**Exercise passage**.
>>>

The “Quietly Quality” and Bold Story of Backstep Brewing Company of Crawfordsville
There are many models for opening a brewery or brewpub. Self-financing with sweat equity is popular, but so are silent partners and investors. Some breweries choose to distribute exclusively while accruing assets with which to open a taproom (Daredevil and 10-56). Others open a pub with food hoping to build the capital it takes to buy a brewing system and make their own beer.
Very rarely does an owner or ownership group have the funds to open a brewery, taproom, and perhaps restaurant all at the same time without giving away the keys to the store in the process. Investors are great if they are true believers (like in crowdsourcing campaigns) and look for long-term payoff, more like philosophical partners. But investors looking for profit from day one without much of their heart in making beer and food can be soul sucking.
Backstep Brewing Company in Crawfordsville chose the “open and make some money so that we can afford to obtain an great brewer and brewing system” method. If there is one thing I have learned about the craft brewing community it’s that interesting people seem to gravitate toward it. There aren’t many boring people in beer – present company excepted. Backstep is a good example, the stories of the brewery, the owners, and the brewer are fascinating. I figured you should know their story before your first of many visits. Their beer will be ready to pour by their grand opening on the 18th of November.
The site of Backstep Brewing is the old Monon Hotel Building (1927) just of Highway 32 in Crawfordsville (125 N. Green Street). It was a hotel until 1977, and then sold and refurbished as a pub by a couple of sets of owners. The four-story brick building came with a three-way license to sell beer, wine, and liquor when purchased by the Backstep guys in 2016. Sweat equity was the word of the day for sure, while they were ripping down facades and exposing brick walls. The look now is dive bar meets New Orleans jazz bar meets college throwback bar (think Nick’s English Hut in Bloomington). That works of course because Wabash College is right down the street.
Brick arches and firehouse antiques and memorabilia are eye grabbers, as are the 32 taps behind the bar. The bar itself looks old, but was another of the owners’ projects, it’s just stained 2x8s with polyurethane, but it looks and feels fantastic. There is a raised area for bands in the back that gets good use; Backstep has a songwriter series called Music Matters that has pulled in acts from Indy and even further. At the other end, the front of the house gets just enough light from the windows – not bright enough to annoy, but not dark enough to evoke film noir.
They started pouring beer and making cocktails on Jan. 26th of 2017, about the same time they they put in their paperwork for a brewers permit. Of course, they had already started looking for a brewer, and boy is that story is amazing.
Pat Pennington, one of the Backstep owners, wore a Butler T-shirt to the 2016 Noblesville BrewFest. A lady approached him asking, “Did you play football for Butler? One of my sons played for Butler.” Yes, he played but at a different time than her son … does she live near Butler? No, she lives in Florida and is just in Indiana visiting friends and family. She used this opportunity to attend her first craft beer festival.

<<<

**Given records**.

>>>

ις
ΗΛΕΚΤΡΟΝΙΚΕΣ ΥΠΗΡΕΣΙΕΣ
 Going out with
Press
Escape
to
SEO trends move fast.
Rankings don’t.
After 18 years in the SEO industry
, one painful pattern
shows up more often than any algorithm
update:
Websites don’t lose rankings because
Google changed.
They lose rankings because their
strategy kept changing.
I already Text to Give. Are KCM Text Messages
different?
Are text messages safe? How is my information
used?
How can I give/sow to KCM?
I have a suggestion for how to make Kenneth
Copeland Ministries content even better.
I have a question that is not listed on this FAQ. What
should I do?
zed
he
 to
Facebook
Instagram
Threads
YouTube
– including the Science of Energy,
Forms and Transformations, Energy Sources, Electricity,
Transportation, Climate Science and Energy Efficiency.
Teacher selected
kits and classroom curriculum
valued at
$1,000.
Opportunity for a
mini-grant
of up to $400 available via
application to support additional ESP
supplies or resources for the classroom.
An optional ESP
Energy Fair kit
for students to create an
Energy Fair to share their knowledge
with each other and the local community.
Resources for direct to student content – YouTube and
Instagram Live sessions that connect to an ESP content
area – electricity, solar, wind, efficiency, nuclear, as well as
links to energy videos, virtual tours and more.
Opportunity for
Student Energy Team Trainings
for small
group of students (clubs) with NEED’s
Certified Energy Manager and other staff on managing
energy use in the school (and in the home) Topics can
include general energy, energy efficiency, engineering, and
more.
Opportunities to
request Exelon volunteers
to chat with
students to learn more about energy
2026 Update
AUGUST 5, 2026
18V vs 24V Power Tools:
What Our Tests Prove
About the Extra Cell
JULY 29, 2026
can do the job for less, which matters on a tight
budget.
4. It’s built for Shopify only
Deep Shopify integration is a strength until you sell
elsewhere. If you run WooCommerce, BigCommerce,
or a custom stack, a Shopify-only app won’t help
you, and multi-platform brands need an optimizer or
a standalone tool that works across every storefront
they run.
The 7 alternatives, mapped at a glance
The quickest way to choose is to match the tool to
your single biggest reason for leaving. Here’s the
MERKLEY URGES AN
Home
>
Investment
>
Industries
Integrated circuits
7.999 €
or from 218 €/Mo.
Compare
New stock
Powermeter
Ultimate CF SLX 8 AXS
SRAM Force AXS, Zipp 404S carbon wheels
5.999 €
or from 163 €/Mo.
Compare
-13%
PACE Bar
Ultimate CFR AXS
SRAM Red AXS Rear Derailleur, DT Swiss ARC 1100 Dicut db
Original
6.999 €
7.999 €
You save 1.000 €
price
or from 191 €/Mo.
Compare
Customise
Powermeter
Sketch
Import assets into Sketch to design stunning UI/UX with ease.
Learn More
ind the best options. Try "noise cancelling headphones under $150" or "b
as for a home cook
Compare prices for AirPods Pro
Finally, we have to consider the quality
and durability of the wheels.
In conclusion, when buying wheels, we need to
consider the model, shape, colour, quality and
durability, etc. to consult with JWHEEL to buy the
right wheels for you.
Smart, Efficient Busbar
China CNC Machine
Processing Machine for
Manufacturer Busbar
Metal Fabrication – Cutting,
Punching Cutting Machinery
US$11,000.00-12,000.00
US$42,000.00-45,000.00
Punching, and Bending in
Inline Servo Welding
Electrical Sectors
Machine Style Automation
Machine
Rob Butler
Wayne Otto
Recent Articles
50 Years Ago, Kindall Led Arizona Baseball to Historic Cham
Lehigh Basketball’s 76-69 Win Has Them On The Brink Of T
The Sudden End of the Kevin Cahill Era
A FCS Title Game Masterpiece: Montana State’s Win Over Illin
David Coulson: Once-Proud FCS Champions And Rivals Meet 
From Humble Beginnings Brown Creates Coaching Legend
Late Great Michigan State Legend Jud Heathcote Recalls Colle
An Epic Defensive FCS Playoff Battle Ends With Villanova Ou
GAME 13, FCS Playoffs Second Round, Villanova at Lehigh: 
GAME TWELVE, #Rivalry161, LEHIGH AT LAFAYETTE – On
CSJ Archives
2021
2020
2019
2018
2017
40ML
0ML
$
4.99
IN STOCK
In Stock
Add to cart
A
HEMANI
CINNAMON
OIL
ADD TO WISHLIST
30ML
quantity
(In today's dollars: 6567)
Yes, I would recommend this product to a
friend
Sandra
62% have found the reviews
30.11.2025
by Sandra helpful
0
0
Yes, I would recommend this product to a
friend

<<<

**Questions**.
- a) Answer the following questions using the article on Backstep Brewing Company, one line per answer, marked to match.
(i) In what year was the Monon Hotel Building built?
(ii) On what date did Backstep begin pouring beer and making cocktails?
(iii) What shirt did Pat Pennington wear to the 2016 Noblesville BrewFest?
- b) According to the article on Backstep Brewing Company, what did the three-way license that came with the building allow the owners to sell? List every item.
- c) Continue the article on Backstep Brewing Company, starting right after its last sentence.

**Responses to the exercise**.
- a)
(i) 1927
(ii) January 26, 2017
(iii) A Butler T-shirt

- b) Beer, wine, and liquor

- c)
The two of them got to talking and Pat mentioned that he was at the festival scouting breweries and brewers because he and his partner (Jim Boros) were opening a brewery in Crawfordsville. “Oh,” she said, “My younger son is a professional brewer and he lives in Crawfordsville.” That was Josh Miller’s mom. So for the lack of a first beer fest 1000 miles from home and a Butler T-shirt, Josh may not have landed at Backstep.
Who is this brewer whose mom got him his job? (it’s a joke, Josh, I joke with you) Josh grew up in Warsaw, went to school at Purdue where he graduated from the College of Health Sciences. As such, he is a science geek and has hobbies that include collecting and banking different brewing yeasts. His first job in a food and chemistry lab helped him land an assistant brewing job under Chris Knott at Flix Brewhouse-Carmel for the past two years. Together, he and Chris won many awards for their recipes and their barrel-aged beers, a trend he hopes to continue.
Despite the job in Carmel, Josh has lived with his long time girlfriend in Crawfordsville for the last three years. His move to Backstep cuts his commute by two hours each day – so that’s one big plus. But it also makes him one of the youngest head brewers in the state of Indiana at only 26 years of age.
Josh may be young, but he has a definite brewing philosophy, honed through his time with Chris. This includes the idea that quality speaks without having to talk about it “quietly quality.” Josh has adopted this as his mantra, although with all the publicity about his move to Backstep recently, it hasn’t really been that quiet.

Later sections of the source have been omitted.